On a lighter note my conclusion has been drawn about the Woman in Black. I think I brought the scaremongering on myself because the performance wasn’t too bad. I’d give it a 6 out of 10. The performance was good however again I think I hyped it up in my own head before going. If you like dark eerie performances then I’d recommend it, if not then stay clear and just the DVD instead because it’s cheaper. No poo pads were required.
Today has been a day spent with family on both sides. It’s my husbands birthday tomorrow and we intend to celebrate by taking a trip to the beach before returning home to paint the garden fence. I have told my husband that he can choose what he wants to do to celebrate his day and this is all he can come up with! For Pete’s sake painting a garden fence on your birthday? I’d rather watch paint dry.. literally. If he thinks I’m doing that on mine he’s sadly mistaken.
Today the in laws, my husband and I went to a pub nearby to celebrate. I ate healthy up until about 12.30pm when I opted for a steak and ale pie with vegetables. The pie crust was more crispy than doughy and the vegetables were steamed to perfection.
That choice was ok.. (I’m in denial saying that the pie was calorific) however I did share a slice of chocolate fudge cake and custard with my husband. I’m not going to lie and say I was forced into it because it was his birthday.. I ate half of it and say that while putting my hands over my face. It was bloody lovely however I felt so guilty afterwards.

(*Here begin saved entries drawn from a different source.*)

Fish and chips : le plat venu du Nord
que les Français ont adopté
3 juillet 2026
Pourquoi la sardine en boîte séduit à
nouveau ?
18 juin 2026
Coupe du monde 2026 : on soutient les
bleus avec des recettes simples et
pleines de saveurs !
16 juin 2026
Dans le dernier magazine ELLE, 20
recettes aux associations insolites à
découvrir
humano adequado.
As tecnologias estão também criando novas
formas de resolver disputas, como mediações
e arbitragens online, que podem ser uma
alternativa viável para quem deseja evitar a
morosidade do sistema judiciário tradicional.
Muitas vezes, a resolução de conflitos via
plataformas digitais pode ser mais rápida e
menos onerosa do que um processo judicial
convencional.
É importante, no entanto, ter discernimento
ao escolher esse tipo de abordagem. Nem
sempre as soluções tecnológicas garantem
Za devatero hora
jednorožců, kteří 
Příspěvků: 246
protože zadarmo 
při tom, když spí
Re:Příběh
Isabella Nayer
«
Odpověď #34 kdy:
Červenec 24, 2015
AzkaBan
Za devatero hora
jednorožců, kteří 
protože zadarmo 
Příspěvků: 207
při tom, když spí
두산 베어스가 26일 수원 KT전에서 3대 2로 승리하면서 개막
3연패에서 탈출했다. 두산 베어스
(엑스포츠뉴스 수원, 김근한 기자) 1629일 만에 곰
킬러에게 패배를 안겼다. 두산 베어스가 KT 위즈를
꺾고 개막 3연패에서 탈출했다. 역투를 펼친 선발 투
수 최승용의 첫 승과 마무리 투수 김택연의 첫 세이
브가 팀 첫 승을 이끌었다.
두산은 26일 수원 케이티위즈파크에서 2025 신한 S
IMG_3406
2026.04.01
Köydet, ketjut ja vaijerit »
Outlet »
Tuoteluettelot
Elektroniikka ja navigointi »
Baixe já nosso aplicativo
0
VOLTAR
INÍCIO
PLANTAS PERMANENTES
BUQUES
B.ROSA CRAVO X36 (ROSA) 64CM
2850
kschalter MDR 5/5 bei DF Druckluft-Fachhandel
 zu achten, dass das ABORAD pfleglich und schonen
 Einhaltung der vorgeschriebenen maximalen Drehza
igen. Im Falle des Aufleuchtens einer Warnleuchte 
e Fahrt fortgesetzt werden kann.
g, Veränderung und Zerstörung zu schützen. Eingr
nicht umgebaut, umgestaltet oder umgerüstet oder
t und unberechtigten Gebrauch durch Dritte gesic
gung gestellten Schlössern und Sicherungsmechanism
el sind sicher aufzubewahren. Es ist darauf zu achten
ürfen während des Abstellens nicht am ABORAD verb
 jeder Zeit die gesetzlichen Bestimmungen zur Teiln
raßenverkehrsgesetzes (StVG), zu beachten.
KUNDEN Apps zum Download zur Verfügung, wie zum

Can I ask you all to advise me of something? Can you please tell me how I can stop my brain from wanting tempting treats? Is there anything you all do to put you off?
I’ve asked this numerous times however get to half way through the day and have that little treat. I know it’s only small however I feel like I’m not dedicating myself fully. The exercise is getting done however the food on the other hand isn’t at the stage I want it to be. Any ideas?
To conclude today’s post. Don’t think outside the box, think like there is no box. Appreciate you for you. If you have a dilemma approach it, review it and then make a decision.
Don’t beat yourself up because it isn’t good for you. Make the most of who you are and what you represent. Quick fixes don’t resolve issues, they are just quick fixes.
If you’re worried about something then sit down, talk to someone and once that issue has been resolved then wipe the slate clean and move on. When it comes to my Epilepsy I know that by looking at it in the right way has given me the power to understand it more and I would advise you all do the same. Keep calm, love yourself and stop picking fault.